Agile software development has taken over the tech world. It is an iterative and incremental approach to software development that priorities collaboration, flexibility and speed of delivery. Scrum is a popular agile software development framework that provides a structure for teams to collaborate and deliver value to customers quickly.
In any organisation that develops software, Quality Assurance’s (QA) function is vital. As such team is in charge of making sure the software is of a high standard and satisfies the business’ requirements. The QA team typically works closely with the development team and is involved throughout the whole Software Development Life Cycle (SDLC). To look beyond the box, the most recent trend has been to segregate QA tasks from the development process.
Separating QA and development activities has several advantages. One of the primary advantages is that it allows for dedicated testing time. By separating testing activities, developers can concentrate on writing high quality code while the QA team tests it thoroughly. This approach guarantees that significant faults and problems are found and fixed sooner in the development cycle, leading to a more reliable and durable software product. Likewise, the separation of QA activities allows for greater flexibility and agility in the development process. The development team can release frequent updates by prioritising testing activities based on their importance resulting in a better user experience and increased customer satisfaction, and they’re able to respond quickly to changes in requirements, technology, or customer needs because of this flexibility.

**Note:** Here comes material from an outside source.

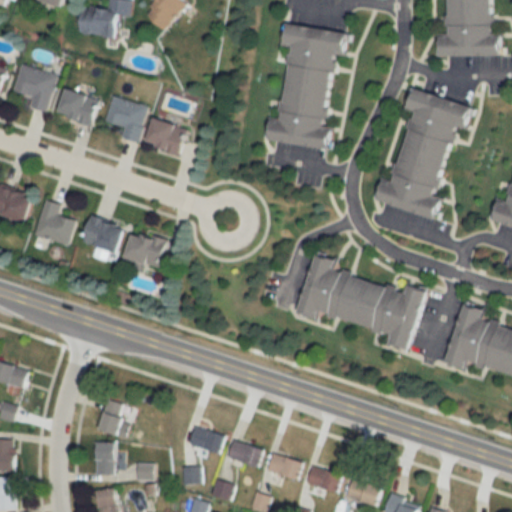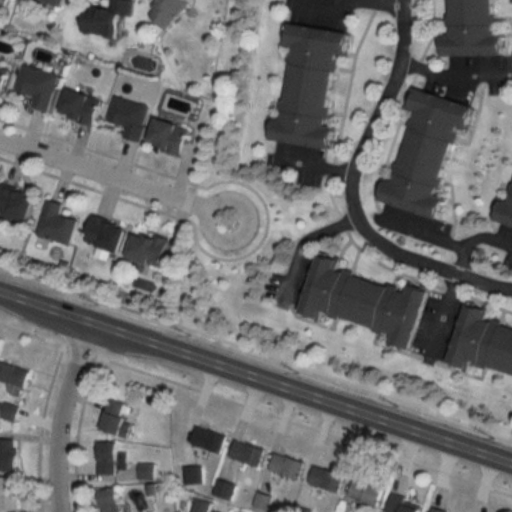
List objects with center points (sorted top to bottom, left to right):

Another advantage of separating QA activities is that it reduces the risk of product failure. Dedicated testing time ensures that critical bugs and issues are detected and corrected earlier in the development cycle, lowering the risk of users finding issues after the product has been released. This can have serious financial and repetitional consequences for the organisation, so it is critical to have a dedicated QA team working alongside the development team. Separating QA activities can also result in more efficient and effective development processes. Allowing developers to focus on writing high quality code while the QA team tests it thoroughly streamlines the overall development process. This can reduce the amount of time and effort required to fix bugs and defects. Ultimately saving time and money for the organisation.

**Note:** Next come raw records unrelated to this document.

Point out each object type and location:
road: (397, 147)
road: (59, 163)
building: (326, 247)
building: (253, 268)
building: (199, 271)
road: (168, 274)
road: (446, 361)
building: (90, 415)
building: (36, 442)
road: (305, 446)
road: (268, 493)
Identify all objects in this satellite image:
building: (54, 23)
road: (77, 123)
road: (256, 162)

There are some possible downsides to separating QA activities from development; such as some sort of a lack of collaboration between the development and QA teams. However, these downsides can be mitigated by providing regular opportunities for both teams to communicate and collaborate.

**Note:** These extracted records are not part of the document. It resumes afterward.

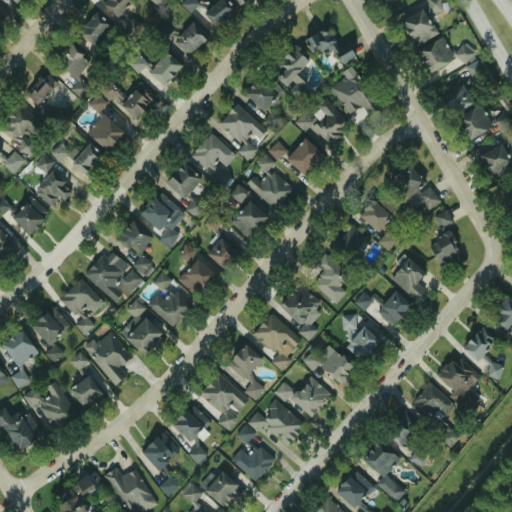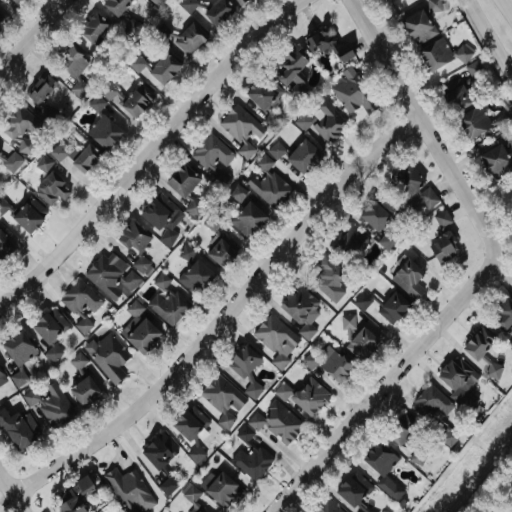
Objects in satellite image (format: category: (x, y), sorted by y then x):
building: (386, 0)
building: (13, 1)
building: (14, 1)
building: (236, 1)
building: (239, 1)
building: (157, 2)
building: (157, 2)
building: (187, 4)
building: (188, 5)
building: (432, 5)
road: (508, 5)
building: (115, 6)
building: (114, 7)
building: (217, 11)
building: (217, 14)
building: (0, 18)
building: (0, 18)
building: (415, 24)
building: (417, 26)
building: (93, 27)
building: (91, 28)
road: (490, 36)
road: (34, 37)
building: (188, 38)
building: (189, 38)
building: (325, 44)
building: (327, 45)
building: (440, 53)
building: (443, 55)
building: (72, 60)
building: (73, 68)
building: (155, 68)
building: (158, 69)
building: (290, 69)
building: (473, 70)
building: (289, 71)
building: (39, 88)
building: (79, 88)
building: (108, 91)
building: (262, 92)
building: (353, 92)
building: (46, 95)
building: (454, 96)
building: (351, 97)
building: (129, 99)
building: (261, 99)
building: (455, 99)
building: (135, 100)
building: (95, 104)
building: (321, 120)
building: (322, 121)
building: (473, 122)
building: (479, 122)
building: (18, 126)
building: (18, 127)
building: (240, 128)
road: (432, 128)
building: (239, 129)
building: (102, 132)
building: (102, 132)
building: (509, 140)
building: (275, 150)
building: (275, 150)
building: (59, 151)
building: (211, 152)
building: (0, 153)
road: (156, 153)
building: (211, 153)
building: (302, 156)
building: (74, 157)
building: (302, 157)
building: (84, 158)
building: (12, 161)
building: (495, 161)
building: (11, 162)
building: (43, 163)
building: (264, 163)
building: (497, 165)
building: (180, 180)
building: (181, 180)
building: (404, 183)
building: (268, 184)
building: (51, 189)
building: (269, 189)
building: (51, 190)
building: (236, 194)
building: (237, 194)
building: (416, 195)
building: (426, 197)
building: (2, 205)
building: (192, 207)
building: (158, 211)
building: (376, 213)
building: (28, 214)
building: (23, 215)
building: (372, 216)
building: (161, 218)
building: (441, 218)
building: (247, 219)
building: (247, 219)
building: (440, 220)
building: (211, 222)
building: (167, 235)
building: (132, 237)
building: (132, 237)
building: (348, 241)
building: (385, 241)
building: (385, 241)
building: (348, 243)
building: (4, 245)
building: (4, 246)
building: (441, 247)
building: (442, 247)
building: (223, 250)
building: (185, 252)
building: (220, 252)
building: (142, 266)
building: (106, 273)
building: (111, 276)
building: (194, 277)
building: (195, 277)
building: (328, 278)
building: (407, 278)
building: (408, 279)
building: (327, 280)
building: (511, 288)
building: (78, 298)
building: (166, 301)
building: (166, 301)
building: (80, 303)
building: (297, 304)
building: (388, 304)
building: (392, 309)
building: (298, 310)
road: (230, 314)
building: (503, 314)
building: (503, 317)
building: (347, 322)
building: (48, 325)
building: (82, 325)
building: (48, 326)
building: (137, 329)
building: (306, 331)
building: (142, 336)
building: (357, 337)
building: (274, 339)
building: (276, 340)
building: (511, 341)
building: (360, 343)
building: (477, 343)
building: (478, 343)
building: (17, 348)
building: (17, 348)
building: (52, 353)
building: (106, 356)
building: (108, 357)
building: (310, 359)
building: (77, 360)
building: (328, 362)
building: (335, 366)
building: (245, 369)
building: (244, 370)
building: (493, 370)
building: (2, 378)
building: (18, 378)
building: (18, 378)
building: (1, 380)
building: (457, 380)
building: (459, 384)
road: (387, 385)
building: (83, 391)
building: (83, 391)
building: (303, 396)
building: (303, 397)
building: (221, 398)
building: (222, 400)
building: (430, 402)
building: (49, 405)
building: (52, 405)
building: (430, 405)
building: (275, 421)
building: (188, 422)
building: (189, 423)
building: (277, 423)
building: (17, 429)
building: (18, 429)
building: (243, 434)
building: (398, 434)
building: (404, 436)
building: (446, 436)
building: (158, 451)
building: (158, 451)
building: (195, 454)
building: (249, 456)
building: (417, 456)
building: (379, 459)
building: (251, 462)
building: (382, 469)
building: (167, 485)
road: (15, 486)
building: (167, 486)
building: (219, 489)
building: (351, 489)
building: (353, 489)
building: (127, 490)
building: (129, 490)
building: (222, 490)
building: (191, 495)
building: (72, 496)
building: (191, 497)
building: (73, 498)
building: (327, 506)
building: (327, 507)
building: (203, 511)
building: (366, 511)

To summarise, software development organisations benefit greatly from separating QA activities from the development process. It results in more efficient and effective development processes, lowers the risk of product failure, and, increases development flexibility and agility. While there are some possible downsides, these can be mitigated by facilitating regular collaboration and communication between the development and QA teams. Finally, separating QA from development results in better software products and higher customer satisfaction.